本来であれば、9月の満月の日が十五夜らしいが、今年は、10月の満月の日にお月見会をやった。
お月見会は、誰でも来てもらえるけど、あえて告知はしていない。

お月見会の主催は、いつもの山友たちで「ブログでお月見会告知しないんですかぁ」と言われていたが、人が多くなればなるほど、大変すぎて楽しめなくなるから、少ない人数で何度も重ねながら、徐々に来てくれる人が多くなった方がいいのだ。
そうすれば、いつも来てくれるような人たちは、助っ人に回ってくれる人が出てくるから、徐々に増えていっても負担が増加しないのである。

たぶん来年もやっているだろうから、お越しになりたい方は、9月か10月の満月の夕方に来てもらえたらと思う。
きっと告知はしないだろうから。

さて、昨年は、日が暮れてから岩場まで登り、そこから月を眺めたが、今年は、登るのをやめたようだ。
その代わり、大きく開いた平地で、キャンプファイヤーをやった。

火を囲み、バイオリンとサックスを聞く。
人は、火を見ていると心が落ち着くと言う。
どうしてだろうか?と考えた。

瞑想をして、自分の内側に入っていくと、青い炎のようなものに出会うことがあるらしい。
その青い炎こそが、自分の魂なのだそうだ。
青い炎というのは、実際には単なるイメージでしかなく、本来は、エネルギー体なので、色も形もないのだろうけど、それを、可視化すると青い炎となるようだ。

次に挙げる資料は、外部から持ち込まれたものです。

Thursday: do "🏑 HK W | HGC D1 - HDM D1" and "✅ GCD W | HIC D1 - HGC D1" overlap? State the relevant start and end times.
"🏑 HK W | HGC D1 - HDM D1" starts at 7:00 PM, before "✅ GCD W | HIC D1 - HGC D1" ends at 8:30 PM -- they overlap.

そう思うと、炎というものは、魂などの根源的なエネルギー体の可視化された形であると言える。
炎を見て落ち着くというのは、自分自身の根元、魂や、その大元であるいわゆる「神」を見ることと同等のことなのかもしれない。
『この世』と言われる、外の世界にいながらも、炎を眺めている間は、内側の世界に入ることができているのかもしれないと思う。

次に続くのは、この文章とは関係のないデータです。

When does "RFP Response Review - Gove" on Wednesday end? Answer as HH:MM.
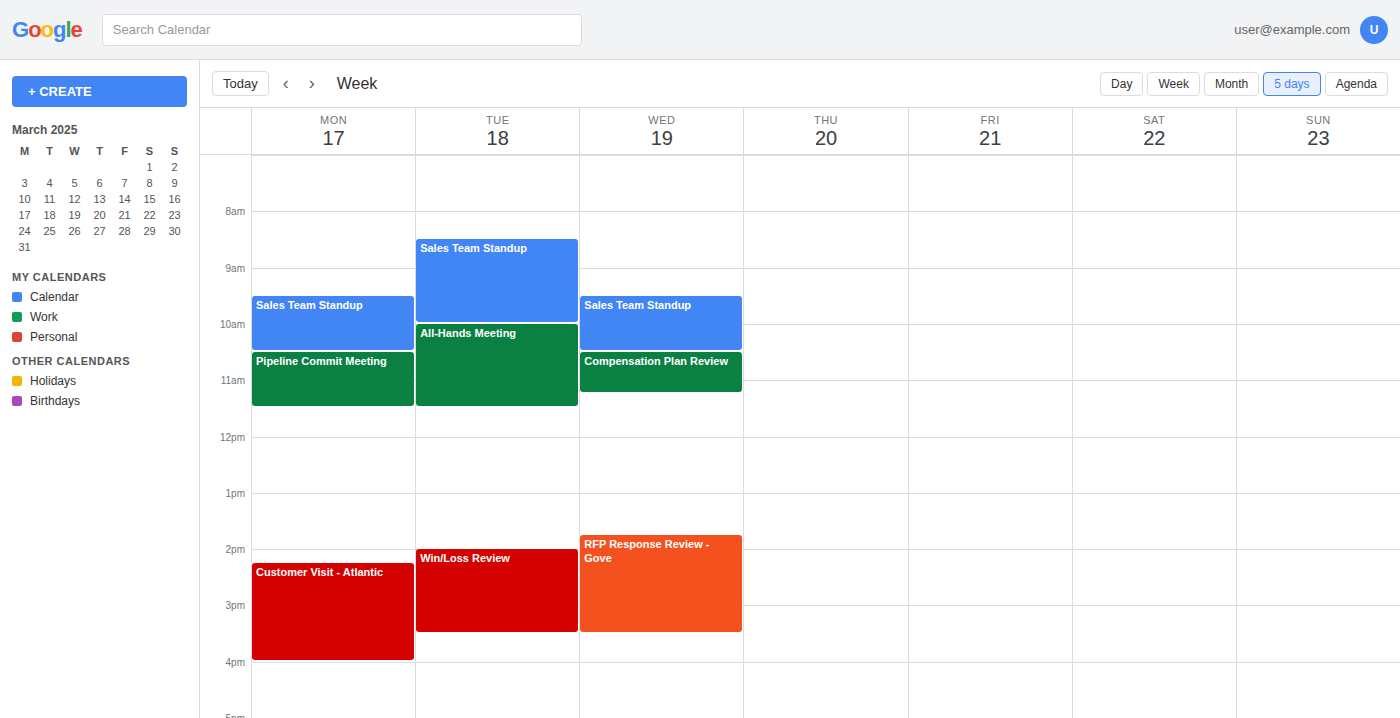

満月になると、真夜中でも電灯など必要のないくらい明るい。
逆に、電灯で照らすと、その明るさによって瞳孔が縮み、灯の照らされている部分はよく見えるが、照らされていない周辺は、何も見えない。
なので、月明かりが出ている時は、電灯を点けない方が、実際、よく見えるのである。

逆に、新月になると、真っ暗闇になり何も見えなくなる。
イノシシやハクビシンなど、夜に活動するが、実際のところ、暗闇の中で目が見えているわけではないらしい。

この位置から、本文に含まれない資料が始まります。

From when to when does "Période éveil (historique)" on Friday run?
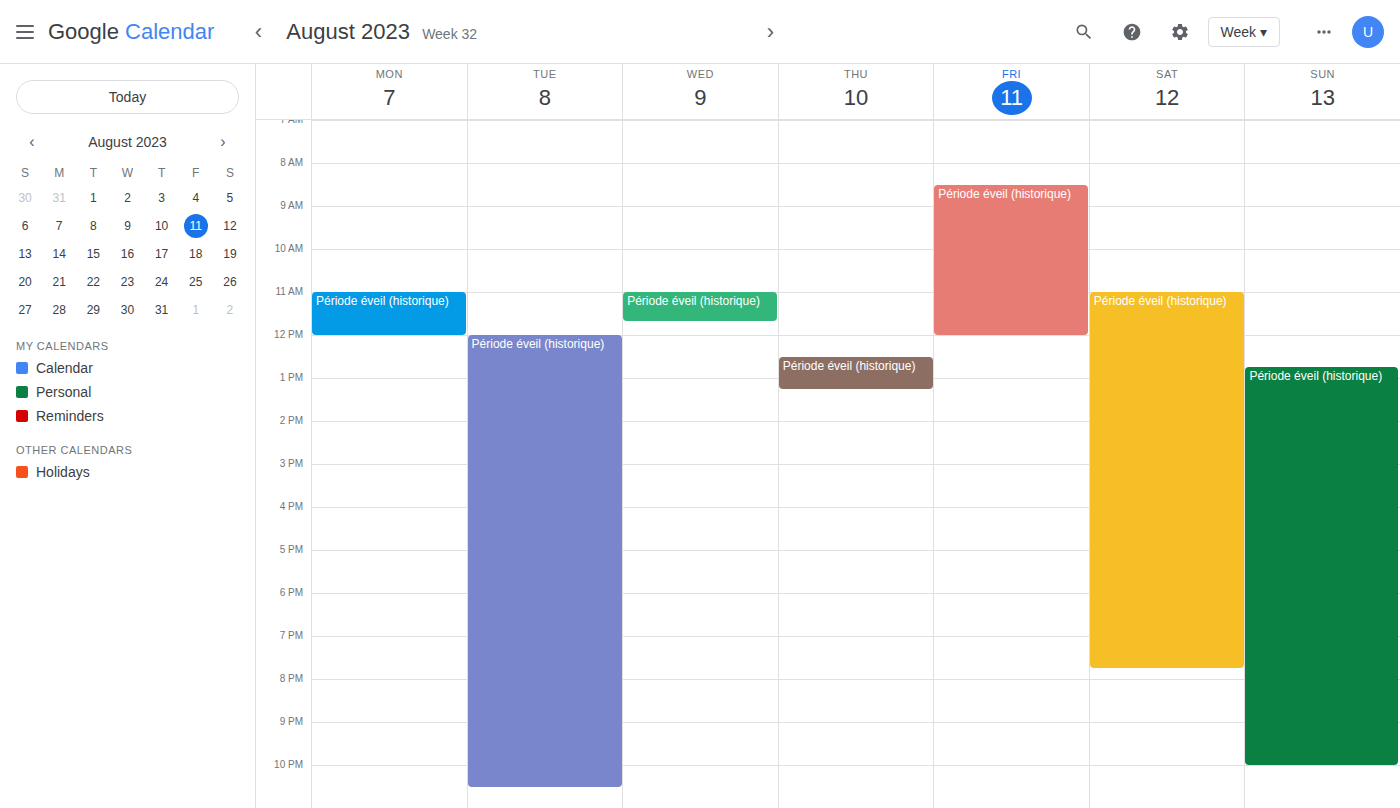
08:30 to 12:00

それがわかったのが、ヤギが夜中に脱走してしまった時。
夜中の3時に、小屋の横でガタガタと音がするので目を覚まして見てみたら、ヤギが脱走して、置いてあった野菜を食べ散らかしていた。
僕が、出ていくと「ヤベッ!」と思ったのか、一目散に逃げ始めた。

すぐにヘッドライトを持って追いかけた時、ヘッドライトを前方に照らすと、ヤギの走る速度が速く、前方の道からライトがそれるとヤギの速度が遅くなるのを発見したのだ。
ってことは、やっぱり見えてはいないのだ。
その後、ヤギは暗くて見えないので堪忍したのか逃げるのをやめて、無事に捕獲できた。

同じように、野生動物も、暗闇の中で見えているわけではなく、ほんの少しの月明かりで移動しているのだろうと思ったのだ。
そう思ってから、イノシシの出現する日の月の出方を気にしていると、やはり、新月のように月明かりがない時や、雲が厚くかかっている時、雨の日などは、出てこないことがわかった。

『火』と『月』というものは、地球人にとって、特別な存在なのだろうと、実感した。
もちろん、太陽とか地球とか、水とか、木々とか、どんなものも特別な存在なのだろうが、暗闇の中で、光り輝くものは、やはり、火と月である。

それは、人の根源である魂や神に通じるからこそ、『神秘的』とのだろうな。